Abstract

Biomechanical testing of abduction moment arms presents a useful method to assess the contribution of individual rotator cuff muscles to glenohumeral function. This study aimed to investigate the changes in abduction moment arms after a supraspinatus tear treated with Superior Capsule Reconstruction (SCR), Bursal Acromial Reconstruction (BAR), and a combined SCR-plus procedure, all with human dermal allograft. 7 fresh-frozen cadaveric specimens were tested in 6 conditions: (1) intact, (2) 50% supraspinatus tear (partial tear), (3) 100% supraspinatus tear, (4) SCR, (5) SCR+BAR, (6) BAR. In each condition, moment arms for the individual muscles of teres minor, subscapularis, and infraspinatus were calculated throughout 90º of abduction using Optotrak motion capture. ANOVA and post-hoc Tukey testing were performed to determine significance. In teres minor, the moment arms of the SCR (11.92mm), BAR (10.05mm), and SCR+BAR (11.87mm) conditions were greater than those in the intact (8.51mm, p=0.001, p=0.001, p=0.001, respectively), partial tear (9.09mm, p=0.001, p=0.128, p=0.001, respectively), and complete tear (8.75mm, p=0.001, p=0.011, p=0.001, respectively) conditions.
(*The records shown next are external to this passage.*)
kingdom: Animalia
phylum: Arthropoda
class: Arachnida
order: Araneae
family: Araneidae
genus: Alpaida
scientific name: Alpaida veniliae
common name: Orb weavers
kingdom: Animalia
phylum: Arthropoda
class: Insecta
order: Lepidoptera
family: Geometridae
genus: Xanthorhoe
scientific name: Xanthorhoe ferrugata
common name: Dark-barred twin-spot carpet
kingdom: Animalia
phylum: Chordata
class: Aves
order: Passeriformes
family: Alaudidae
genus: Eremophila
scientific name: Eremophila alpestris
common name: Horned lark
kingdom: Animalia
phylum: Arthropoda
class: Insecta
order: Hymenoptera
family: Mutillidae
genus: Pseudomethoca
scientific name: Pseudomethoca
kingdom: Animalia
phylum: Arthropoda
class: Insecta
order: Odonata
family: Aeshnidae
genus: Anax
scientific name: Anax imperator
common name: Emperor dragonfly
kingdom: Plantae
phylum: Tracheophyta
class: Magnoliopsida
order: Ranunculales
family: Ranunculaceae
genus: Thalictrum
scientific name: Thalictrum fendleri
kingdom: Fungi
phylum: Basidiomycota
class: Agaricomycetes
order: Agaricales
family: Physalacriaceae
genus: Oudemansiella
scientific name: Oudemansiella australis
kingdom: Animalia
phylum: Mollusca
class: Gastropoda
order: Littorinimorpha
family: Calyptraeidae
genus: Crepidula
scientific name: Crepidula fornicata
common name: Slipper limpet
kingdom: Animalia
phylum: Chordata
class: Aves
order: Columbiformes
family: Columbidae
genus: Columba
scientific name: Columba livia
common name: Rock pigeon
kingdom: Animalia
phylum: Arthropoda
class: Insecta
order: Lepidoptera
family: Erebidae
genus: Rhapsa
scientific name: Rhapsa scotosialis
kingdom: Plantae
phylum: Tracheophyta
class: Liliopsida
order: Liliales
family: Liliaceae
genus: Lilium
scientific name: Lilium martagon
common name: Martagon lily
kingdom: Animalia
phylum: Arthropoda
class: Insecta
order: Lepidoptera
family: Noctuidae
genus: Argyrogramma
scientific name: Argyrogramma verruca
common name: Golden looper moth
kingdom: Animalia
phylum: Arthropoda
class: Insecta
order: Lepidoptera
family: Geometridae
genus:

Similarly in subscapularis, moment arms in the SCR (13.36mm), BAR (13.84mm), and SCR+BAR (13.53mm) conditions were greater than those in the intact condition (10.59mm, p=0.006, p=0.001, p=0.003, respectively) and partial tear condition (10.43mm, p=0.006, p=0.001, p=0.003, respectively). In teres minor, SCR (11.92mm) and SCR+BAR (11.87mm) were also found to have significantly increased moment arms compared to BAR (10.05mm, p=0.001, p=0.001, respectively). In Infraspinatus, BAR (13.77mm) was found to have a significantly decreased moment arm compared to the partial tear condition (15.78mm, p=0.026), with no other significant findings between conditions. These results suggest that the moment arm contributions from individual muscles comprising the rotator cuff can change after reconstruction to compensate for tears. SCR and SCR+BAR increase moment arms in teres minor and subscapularis, potentially allowing for increased abduction ability.